══ DATASET ENTRIES

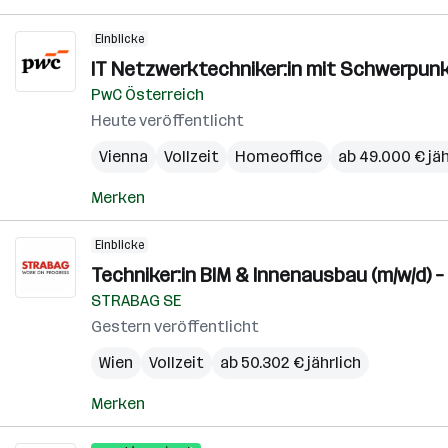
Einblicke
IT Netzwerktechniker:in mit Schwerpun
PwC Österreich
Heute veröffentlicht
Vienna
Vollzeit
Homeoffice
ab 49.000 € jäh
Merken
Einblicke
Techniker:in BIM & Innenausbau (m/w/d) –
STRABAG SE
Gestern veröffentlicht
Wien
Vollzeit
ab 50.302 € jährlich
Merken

════

TO DO:
Looking at the entries above, say how many lines hold the word "veröffentlicht". Offer no other text.

REPLY TO THE TASK:
2